In Loving Color
A Romantic Comedy About Love Shared Between
African American Gay Men

By Mike Bahr


Don’t Marry Griff tells the story of Lyodell, his fiancé Griffith, and best friend Sutton.

The friendship between Lyodell and Sutton is shaken to its core when Sutton confesses his love for Lyodell. Things get even more complicated when Lyodell begins to open his eyes to the true state of his union with Griffith. 

Directed by Steven L. Coard, who also stars as Lyodell, Don’t Marry Griff is the first of a series of films that will tackle love stories featuring gay African American characters. “I have always dreamed of the day when I could produce my own independent film for the gay community of color,” Coard explains. “It’s important for African American gay men to have characters they can identify with while being entertained.”

After all, gay black men are striving to achieve the American Dream just like everyone else, Coard says. They want the white picket fence and adoring husband. It’s certainly what Coard wants. “Although I am not looking for the children part,” he adds with a smile. He explains more.


What inspired “Don’t Marry Griff”?

Steven L. Coard: One day, I began to wonder to myself: could a gay African American couple survive domestic violence?
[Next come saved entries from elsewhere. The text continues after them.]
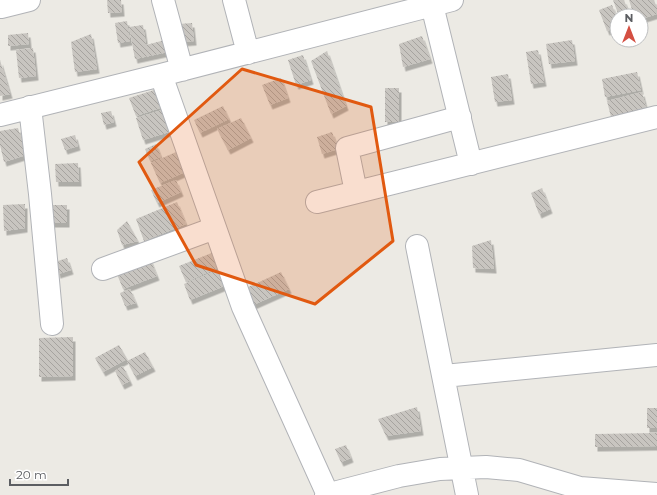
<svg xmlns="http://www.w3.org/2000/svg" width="657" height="495" font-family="Montserrat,sans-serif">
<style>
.building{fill:url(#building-back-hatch);filter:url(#shadow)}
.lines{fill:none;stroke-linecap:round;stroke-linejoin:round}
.minor-casing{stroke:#b1b3b7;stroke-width:24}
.minor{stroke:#fff;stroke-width:22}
.marked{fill:#e15910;fill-opacity:0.2;stroke:#e15910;stroke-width:3;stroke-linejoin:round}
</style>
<defs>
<pattern id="building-back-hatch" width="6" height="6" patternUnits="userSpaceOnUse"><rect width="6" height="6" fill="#c8c5c0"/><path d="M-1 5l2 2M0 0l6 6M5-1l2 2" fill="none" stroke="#a6a39f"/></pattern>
<filter id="shadow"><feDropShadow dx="2.5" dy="4.5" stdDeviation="0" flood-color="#0004"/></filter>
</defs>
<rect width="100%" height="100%" fill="#eceae4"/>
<path class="building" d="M107,0H121L122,12L108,13Z
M613,0H624L630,16H619Z
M629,0H654L657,8V14L641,19V16H634Z
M612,5L617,18V27L607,31L599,10Z
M127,21L130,41L118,43L115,23Z
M192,23L194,41L181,42L179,24Z
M143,25L146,45L165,40L168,52L135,59L129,27Z
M28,33L29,44L8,46V35Z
M91,34L97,69L75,72L71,42Z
M422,36L430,59L403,67L399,44Z
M572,40L575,61L549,64L546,44Z
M33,48L36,76L19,78L16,50Z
M538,50L544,82L531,84L526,52Z
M327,51L346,106L331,114L311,61Z
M303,55L311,80L296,85L288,60Z
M0,60L10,94L0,96Z
M637,72L641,90L605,97L602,79Z
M508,74L512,100L495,102L491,77Z
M281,78L288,98L270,105L262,85Z
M385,88H399V122H385Z
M154,90L160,108L136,116L129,98Z
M642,92L646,108L611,117L607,101Z
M223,106L229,119L200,133L194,120Z
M162,110L169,132L143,140L136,118Z
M111,111L114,122L104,125L101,113Z
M241,118L251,138L228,150L217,129Z
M18,128L26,155L4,162L0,145V131Z
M332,132L338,149L322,154L317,137Z
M75,135L78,146L65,150L61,139Z
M156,144L161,157L150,161L145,149Z
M176,152L185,172L160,183L151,163Z
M78,163L79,182H56L55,164Z
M176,180L181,192L157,203L151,190Z
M542,188L550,209L539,214L531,193Z
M177,202L186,224L144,241L136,219Z
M25,204V228L4,231L3,205Z
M47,205H67V223H47Z
M127,221L138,241L122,245L117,230Z
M491,240L494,269L473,268L472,246Z
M214,252L220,267L186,282L179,266Z
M149,256L157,276L123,289L115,269Z
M67,258L71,270L58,274L55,262Z
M220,269L227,285L190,300L184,284Z
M281,272L289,289L253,305L246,288Z
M130,289L136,303L125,306L120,293Z
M73,337V376L39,377V338Z
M119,345L127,359L103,372L95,358Z
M145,352L153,367L135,376L127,361Z
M123,366L130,381L122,385L115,371Z
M417,407L421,431L386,436L378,419Z
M647,408H657V428H647Z
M657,433V446L595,447V434Z
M346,445L351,458L341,462L335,449Z"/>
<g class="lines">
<g class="minor-casing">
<path id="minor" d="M163,0L182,70
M234,0L248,53
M432,5L471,164
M1,7L29,0
M161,75L243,307L328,495
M30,107L40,194L52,324
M0,115L161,75L452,0
M356,192L347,148L460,117
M317,202L657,117
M417,246L467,495
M103,269L215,228
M444,376L657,355
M326,495L399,476L440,469L486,467L519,470L580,488L657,494"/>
</g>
<use href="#minor" class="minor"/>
</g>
<path class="marked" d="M242,69L371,107L393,241L315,304L196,265L139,162Z"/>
<g transform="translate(629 28)"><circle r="19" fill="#ffffff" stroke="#bebfc0"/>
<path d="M0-3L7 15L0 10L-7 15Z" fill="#d44f42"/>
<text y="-6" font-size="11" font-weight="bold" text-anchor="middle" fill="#5c5e62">N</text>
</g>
<path d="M10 479v6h58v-6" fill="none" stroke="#5c5e62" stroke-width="2"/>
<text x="16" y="479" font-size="12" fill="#5c5e62" stroke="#ffffff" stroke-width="3" paint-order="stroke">20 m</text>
</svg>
I wanted to explore the idea and see if I could tell a story that was filled with drama and suspense while also adding my signature style of comedy.


What is the state of urban gay relationships?
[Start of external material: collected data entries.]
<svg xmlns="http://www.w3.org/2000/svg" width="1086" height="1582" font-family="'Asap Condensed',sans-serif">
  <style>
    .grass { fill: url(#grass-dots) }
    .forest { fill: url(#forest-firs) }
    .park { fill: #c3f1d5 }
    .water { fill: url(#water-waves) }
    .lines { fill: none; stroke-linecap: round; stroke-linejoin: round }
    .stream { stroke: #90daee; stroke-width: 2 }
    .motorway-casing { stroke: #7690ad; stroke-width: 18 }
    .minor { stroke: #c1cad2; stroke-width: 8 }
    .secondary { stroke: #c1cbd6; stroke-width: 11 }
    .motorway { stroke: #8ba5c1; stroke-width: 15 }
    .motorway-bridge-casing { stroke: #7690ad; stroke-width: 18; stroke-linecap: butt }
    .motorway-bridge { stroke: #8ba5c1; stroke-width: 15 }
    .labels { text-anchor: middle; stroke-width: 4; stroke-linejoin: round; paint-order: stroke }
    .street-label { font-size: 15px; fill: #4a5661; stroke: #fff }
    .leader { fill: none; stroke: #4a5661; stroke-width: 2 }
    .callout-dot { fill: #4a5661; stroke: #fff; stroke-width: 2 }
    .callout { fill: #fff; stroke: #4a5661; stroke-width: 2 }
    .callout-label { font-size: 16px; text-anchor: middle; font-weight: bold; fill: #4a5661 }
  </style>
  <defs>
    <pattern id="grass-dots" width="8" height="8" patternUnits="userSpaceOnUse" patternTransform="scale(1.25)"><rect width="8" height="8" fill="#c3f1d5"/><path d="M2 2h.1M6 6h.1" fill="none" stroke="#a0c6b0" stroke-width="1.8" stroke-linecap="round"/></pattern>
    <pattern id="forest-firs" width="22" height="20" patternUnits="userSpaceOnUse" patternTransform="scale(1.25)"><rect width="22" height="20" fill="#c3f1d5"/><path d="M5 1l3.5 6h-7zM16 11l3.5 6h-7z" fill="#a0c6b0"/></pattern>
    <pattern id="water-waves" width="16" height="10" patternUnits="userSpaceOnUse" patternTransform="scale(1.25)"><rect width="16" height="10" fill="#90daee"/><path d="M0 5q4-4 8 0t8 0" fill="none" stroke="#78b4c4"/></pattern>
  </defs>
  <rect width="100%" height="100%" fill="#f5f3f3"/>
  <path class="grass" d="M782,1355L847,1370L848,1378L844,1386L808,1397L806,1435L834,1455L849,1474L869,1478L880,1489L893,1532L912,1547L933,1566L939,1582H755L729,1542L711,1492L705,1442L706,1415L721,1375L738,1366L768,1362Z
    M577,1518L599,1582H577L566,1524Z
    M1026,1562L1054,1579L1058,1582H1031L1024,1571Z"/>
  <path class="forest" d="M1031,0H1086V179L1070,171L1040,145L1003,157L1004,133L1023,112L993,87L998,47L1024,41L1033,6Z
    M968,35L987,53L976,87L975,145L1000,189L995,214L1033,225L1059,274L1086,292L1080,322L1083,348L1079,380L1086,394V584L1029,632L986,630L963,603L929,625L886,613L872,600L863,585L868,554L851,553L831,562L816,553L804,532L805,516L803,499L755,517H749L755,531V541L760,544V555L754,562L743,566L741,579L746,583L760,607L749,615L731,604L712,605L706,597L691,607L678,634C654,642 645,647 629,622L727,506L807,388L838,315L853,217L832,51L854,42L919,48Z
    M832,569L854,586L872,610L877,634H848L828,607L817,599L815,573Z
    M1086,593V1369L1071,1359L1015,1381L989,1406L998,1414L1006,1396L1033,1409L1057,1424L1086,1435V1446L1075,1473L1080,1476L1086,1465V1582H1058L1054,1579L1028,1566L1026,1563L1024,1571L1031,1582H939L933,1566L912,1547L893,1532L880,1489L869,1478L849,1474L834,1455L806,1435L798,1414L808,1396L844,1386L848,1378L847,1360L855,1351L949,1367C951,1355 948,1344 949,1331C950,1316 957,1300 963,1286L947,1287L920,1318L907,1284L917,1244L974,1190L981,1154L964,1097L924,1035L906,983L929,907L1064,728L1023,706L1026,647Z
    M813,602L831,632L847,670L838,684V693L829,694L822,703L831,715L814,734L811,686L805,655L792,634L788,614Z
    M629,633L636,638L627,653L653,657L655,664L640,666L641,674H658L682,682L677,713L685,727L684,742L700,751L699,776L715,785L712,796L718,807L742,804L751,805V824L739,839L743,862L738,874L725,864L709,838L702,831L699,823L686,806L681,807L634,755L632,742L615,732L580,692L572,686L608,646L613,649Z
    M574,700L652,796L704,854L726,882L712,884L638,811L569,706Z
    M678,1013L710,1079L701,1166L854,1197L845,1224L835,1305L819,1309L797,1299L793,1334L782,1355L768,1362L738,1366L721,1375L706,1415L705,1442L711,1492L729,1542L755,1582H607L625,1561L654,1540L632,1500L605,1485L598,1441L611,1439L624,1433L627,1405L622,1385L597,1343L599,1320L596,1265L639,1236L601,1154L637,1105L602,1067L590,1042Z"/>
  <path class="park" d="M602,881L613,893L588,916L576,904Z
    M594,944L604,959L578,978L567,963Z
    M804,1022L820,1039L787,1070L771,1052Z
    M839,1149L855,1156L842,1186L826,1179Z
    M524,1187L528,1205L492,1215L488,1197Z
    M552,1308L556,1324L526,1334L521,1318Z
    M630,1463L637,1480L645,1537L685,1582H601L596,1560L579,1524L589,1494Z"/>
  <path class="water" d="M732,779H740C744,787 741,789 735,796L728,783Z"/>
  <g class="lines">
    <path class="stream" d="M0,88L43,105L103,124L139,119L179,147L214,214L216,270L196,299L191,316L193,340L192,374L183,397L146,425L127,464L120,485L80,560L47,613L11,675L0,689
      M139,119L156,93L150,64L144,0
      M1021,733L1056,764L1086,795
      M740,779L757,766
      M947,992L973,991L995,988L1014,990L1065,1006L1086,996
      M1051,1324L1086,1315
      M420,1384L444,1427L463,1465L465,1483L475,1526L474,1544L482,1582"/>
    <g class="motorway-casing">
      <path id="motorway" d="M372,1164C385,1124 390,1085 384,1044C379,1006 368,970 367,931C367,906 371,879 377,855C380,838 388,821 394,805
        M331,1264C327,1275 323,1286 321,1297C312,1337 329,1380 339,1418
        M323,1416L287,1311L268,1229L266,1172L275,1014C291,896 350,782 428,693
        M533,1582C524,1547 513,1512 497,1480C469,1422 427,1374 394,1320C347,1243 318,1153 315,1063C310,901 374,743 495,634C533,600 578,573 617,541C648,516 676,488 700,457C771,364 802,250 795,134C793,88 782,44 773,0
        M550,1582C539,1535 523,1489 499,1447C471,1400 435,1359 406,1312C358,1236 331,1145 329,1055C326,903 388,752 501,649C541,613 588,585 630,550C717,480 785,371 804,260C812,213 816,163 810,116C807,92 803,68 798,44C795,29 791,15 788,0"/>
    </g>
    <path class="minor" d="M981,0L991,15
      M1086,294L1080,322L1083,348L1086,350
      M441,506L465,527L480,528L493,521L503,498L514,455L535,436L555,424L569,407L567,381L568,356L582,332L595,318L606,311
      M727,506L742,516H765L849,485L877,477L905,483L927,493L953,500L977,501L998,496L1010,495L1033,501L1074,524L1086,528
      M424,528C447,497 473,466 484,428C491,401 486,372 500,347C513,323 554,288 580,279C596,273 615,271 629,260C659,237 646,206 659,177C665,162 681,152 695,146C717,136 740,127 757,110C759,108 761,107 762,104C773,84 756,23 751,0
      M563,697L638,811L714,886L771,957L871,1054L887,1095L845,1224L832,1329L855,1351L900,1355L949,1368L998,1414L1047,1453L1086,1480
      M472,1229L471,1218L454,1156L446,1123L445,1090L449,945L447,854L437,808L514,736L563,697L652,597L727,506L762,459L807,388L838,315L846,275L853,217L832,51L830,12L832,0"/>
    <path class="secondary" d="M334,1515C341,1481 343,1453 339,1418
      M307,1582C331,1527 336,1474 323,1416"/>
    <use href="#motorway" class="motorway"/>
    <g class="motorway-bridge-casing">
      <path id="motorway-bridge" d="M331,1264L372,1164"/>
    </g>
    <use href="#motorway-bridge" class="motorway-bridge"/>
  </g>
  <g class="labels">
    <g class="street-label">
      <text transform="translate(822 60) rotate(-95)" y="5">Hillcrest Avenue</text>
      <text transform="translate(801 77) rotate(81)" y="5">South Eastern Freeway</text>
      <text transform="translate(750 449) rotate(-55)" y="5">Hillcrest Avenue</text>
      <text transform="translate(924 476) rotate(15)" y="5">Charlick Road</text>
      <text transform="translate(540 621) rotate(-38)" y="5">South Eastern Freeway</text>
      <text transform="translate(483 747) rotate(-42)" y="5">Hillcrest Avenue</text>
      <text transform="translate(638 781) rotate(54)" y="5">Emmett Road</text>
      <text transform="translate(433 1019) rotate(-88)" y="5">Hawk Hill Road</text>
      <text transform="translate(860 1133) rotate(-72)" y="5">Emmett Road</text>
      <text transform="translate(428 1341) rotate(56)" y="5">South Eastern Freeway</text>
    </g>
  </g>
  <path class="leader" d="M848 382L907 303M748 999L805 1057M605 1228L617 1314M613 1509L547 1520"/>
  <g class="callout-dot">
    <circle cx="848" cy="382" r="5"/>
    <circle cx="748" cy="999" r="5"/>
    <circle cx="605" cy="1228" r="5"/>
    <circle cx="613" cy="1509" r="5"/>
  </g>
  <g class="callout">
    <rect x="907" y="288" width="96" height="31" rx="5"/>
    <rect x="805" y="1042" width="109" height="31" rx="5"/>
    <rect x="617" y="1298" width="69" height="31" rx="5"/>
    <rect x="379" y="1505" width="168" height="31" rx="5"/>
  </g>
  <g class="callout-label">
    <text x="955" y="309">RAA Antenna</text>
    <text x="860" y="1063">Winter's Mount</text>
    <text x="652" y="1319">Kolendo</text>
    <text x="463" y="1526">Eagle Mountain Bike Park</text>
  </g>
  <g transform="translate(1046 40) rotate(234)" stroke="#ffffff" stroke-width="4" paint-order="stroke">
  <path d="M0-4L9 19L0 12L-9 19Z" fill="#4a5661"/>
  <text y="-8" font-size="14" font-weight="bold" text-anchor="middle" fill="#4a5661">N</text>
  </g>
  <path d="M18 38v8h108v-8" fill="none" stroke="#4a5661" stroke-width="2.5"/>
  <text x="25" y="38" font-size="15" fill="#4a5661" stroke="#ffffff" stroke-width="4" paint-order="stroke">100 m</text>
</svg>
Steven L. Coard: Most men in the urban communities have so many levels of dysfunction that it makes it impossible to get to know the real person. It comes from being ostracized by all levels of society. From family and friends calling gay people despicable names and telling us we live a filthy homosexual lifestyle.   Or rappers and sports figures we idolize spewing hate against our community. It forces many of us to live our lives in hiding.


Is that why films like “Don’t Marry Griff” are so important?

Steven L. Coard: As a young man growing up, I didn’t see many representations of myself on television or in movies. And when I did, it was often in a way that demoralized people who looked and felt like me. I vividly remember watching the Men on Film skit on “In Living Color”. The black gay man was the butt of the joke, made to be an over effeminate representation of the urban gay community. It hurt. I think that’s when I decided I would create films that depicted gay men of color living successful lives, searching – just like everyone else – for the true meaning of happiness. My dream is to create a gay hallmark channel and bring unique and original love stories to men of all colors.


Without giving too much away, the relationship between Lyodell and Griffith is alarmingly unhealthy. What has been your experience with toxic relationships?

Steven L. Coard: All of my past relationships have been toxic. There was a time in my life when I was only attracted to men who were no good for me. I can reflect on it now and realize that I found a sense of comfort with the abuse because, growing up, verbal aggression was all I knew from my parents.


Did you base the character of Lyodell on yourself?

Steven L. Coard: No, Lyodell is actually based on my grandmother. She often told me stories of how my grandfather was very abusive to her in the fifties.


Is that why you chose to play him?

Steven L. Coard: I originally had another actor in mind for Lyodell but two weeks before filming, he dropped out. I didn’t trust anyone else would be able to bring the emotions to screen in such a short amount of time so I took the part on myself.


Who is Griffith based on?

Steven L. Coard: Oddly, Griffith is based on me. I was in a relationship several years ago where I lost control in an argument and lunged at my ex.   Luckily, I caught myself before it turned badly. After that, I decided I would never be in another argument with another individual again.


Sutton is one fine man. But is it ever a good idea to mix love and friendship?

Steven L. Coard: I think it’s a great idea! Having someone who you have so much in common with makes it easier to find success together in a relationship. I hope to one day be with my best friend. I’d rather a quality man than some guy who is going to being me temporary happiness with his great ass or smile.


Have you dated a friend?

Steven L. Coard: No. I have told a friend that I was in love with him but he rejected me. Our friendship eventually ended but not because of my confession. A few months later, he began to reveal his true character. I dodged a bullet.


What do you hope audiences take away from “Don’t Marry Griff”?

Steven L. Coard: I want people to leave believing in true love. I want people who have a best friend they are in love with to take the risk and see if that person feels the same way. What’s the worst that can happen? I want to unite the urban gay community, and I want to help stimulate a passion for gay black cinema and help to create future storytellers.